Can I use grep to extract a single column of a CSV

2020-03-30 03:57发布

问题:

I'm trying to solve o problem I have to do as soon as possible. I have a csv file, fields separated by ;. I'm asked to make a shell command using grep to list only the third column, using regex. I can't use cut. It is an exercise.

My file is like this:

1;Evan;Bell;39;Obigod Manor;Ekjipih;TN;25008
2;Wayne;Watkins;22;Lanme Place;Cotoiwi;NC;86578
3;Danny;Vega;25;Fofci Center;Momahbih;MS;21027
4;Larry;Robinson;23;Bammek Boulevard;Gaizatoh;NE;27517
5;Myrtie;Black;20;Savon Square;Gokubpat;PA;92219
6;Nellie;Greene;23;Utebu Plaza;Rotvezri;VA;17526
7;Clyde;Reynolds;19;Lupow Ridge;Kedkuha;WI;29749
8;Calvin;Reyes;47;Paad Loop;Beejdij;KS;29247
9;Douglas;Graves;43;Gouk Square;Sekolim;NY;13226
10;Josephine;Estrada;48;Ocgig Pike;Beheho;WI;87305
11;Eugene;Matthews;26;Daew Drive;Riftemij;ME;93302
12;Stanley;Tucker;54;Cure View;Woocabu;OH;45475
13;Lina;Holloway;41;Sajric River;Furutwe;ME;62184
14;Hettie;Carlson;57;Zuheho Pike;Gokrobo;PA;89098
15;Maud;Phelps;57;Lafni Drive;Gokemu;MD;87066
16;Della;Roberson;53;Zafe Glen;Celoshuv;WV;56749
17;Cory;Roberson;56;Riltav Manor;Uwsupep;LA;07983
18;Stella;Hayes;30;Omki Square;Figjitu;GA;35813
19;Robert;Griffin;22;Kiroc Road;Wiregu;OH;39594
20;Clyde;Reynolds;19;Lupow Ridge;Kedkuha;WI;29749
21;Calvin;Reyes;47;Paad Loop;Beejdij;KS;29247
22;Douglas;Graves;43;Gouk Square;Sekolim;NY;13226
23;Josephine;Estrada;48;Ocgig Pike;Beheho;WI;87305
24;Eugene;Matthews;26;Daew Drive;Riftemij;ME;93302

I think I should use something like: cat < test.csv | grep 'regex'.

Thanks.

回答1:

Right Tools For The Job: Using awk or cut

Assuming you want to match the third column against a specific field:

awk -F';' '$3 ~ /Foo/ { print $0 }' file.txt

...will print any line where the third field contains Foo. (Changing print $0 to print $3 would print only that third field).
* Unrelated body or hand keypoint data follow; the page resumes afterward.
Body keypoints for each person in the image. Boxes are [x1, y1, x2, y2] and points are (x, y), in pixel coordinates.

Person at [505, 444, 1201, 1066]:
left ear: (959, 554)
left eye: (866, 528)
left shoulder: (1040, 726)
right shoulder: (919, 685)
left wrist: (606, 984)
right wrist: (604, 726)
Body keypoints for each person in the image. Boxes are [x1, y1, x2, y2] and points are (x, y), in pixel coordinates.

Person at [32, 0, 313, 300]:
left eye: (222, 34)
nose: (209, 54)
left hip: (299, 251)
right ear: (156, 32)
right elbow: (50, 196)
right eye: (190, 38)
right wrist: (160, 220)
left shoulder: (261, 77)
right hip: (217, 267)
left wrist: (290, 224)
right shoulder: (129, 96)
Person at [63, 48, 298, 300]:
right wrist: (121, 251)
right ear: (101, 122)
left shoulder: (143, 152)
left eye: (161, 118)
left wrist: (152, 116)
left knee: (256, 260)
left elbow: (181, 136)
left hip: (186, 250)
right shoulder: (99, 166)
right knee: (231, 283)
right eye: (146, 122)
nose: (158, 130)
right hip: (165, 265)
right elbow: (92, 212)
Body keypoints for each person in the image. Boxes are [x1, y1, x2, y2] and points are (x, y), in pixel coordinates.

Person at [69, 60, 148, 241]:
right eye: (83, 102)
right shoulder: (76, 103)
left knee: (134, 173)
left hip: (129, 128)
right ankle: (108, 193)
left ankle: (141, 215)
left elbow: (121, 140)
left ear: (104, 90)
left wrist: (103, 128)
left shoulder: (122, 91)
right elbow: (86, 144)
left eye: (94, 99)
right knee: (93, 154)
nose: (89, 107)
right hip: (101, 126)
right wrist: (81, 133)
If you just want to print the third column regardless, use cut: cut -d';' -f3 <file.txt

Wrong Tool For The Job: Using GNU grep

On a system where grep has the -o option, you can chain two instances together -- one to trim everything after the fourth column (and remove lines with less than four columns), another to take only the last remaining column (thus, the fourth):

str='foo;bar;baz;qux;meh;whatever'
grep -Eo '^[^;]*[;][^;]*[;][^;]*[;][^;]*' <<<"$str" \
  | grep -Eo '[^;]+$'

To explain how that works:

  • ^, outside of square brackets, matches only at the beginning of a line.
  • [^;]* matches any character except ; zero-or-more times.
  • [;] matches only the character ;.

...thus, each [^;]*[;] in the regex matches a single field, whether or not that field contains text. Putting four of those in the first stage means we're matching only fields, and grep -o tells grep to only emit content it was successfully able to match.



回答2:

If you just need the 3rd field and it's always properly delimited with ';' why not use 'cut'?

cut -d';' -f3   <filename>  

UPDATED:

OP wasn't clear, maybe only want to look at the 3rd line?

head -3 <filename> | tail -1 

OR.. Maybe just getting of list of the things that appear in the 3rd field?

Not clear what the intended use of 'grep' would be??

cut -d';' -f3   <filename>  | sort -u 


回答3:

As the other answers have said, using grep is a bad/unfortunate idea.

The only way I can think of using grep is to pull out a specific row where the 3rd column == some value. E.g.,

grep '^\([^;]*;\)\{2\}Bell;' test.txt                                                           
1;Evan;Bell;39;Obigod Manor;Ekjipih;TN;25008

Or if the first column is the index (not counting it as a column):

grep '^\([^;]*;\)\{3\}39;' test.txt  
1;Evan;Bell;39;Obigod Manor;Ekjipih;TN;25008

Even using grep in this case leads to a pretty ugly solution.

Edit: Didn't see Charles Duffy's answer... that's pretty clever.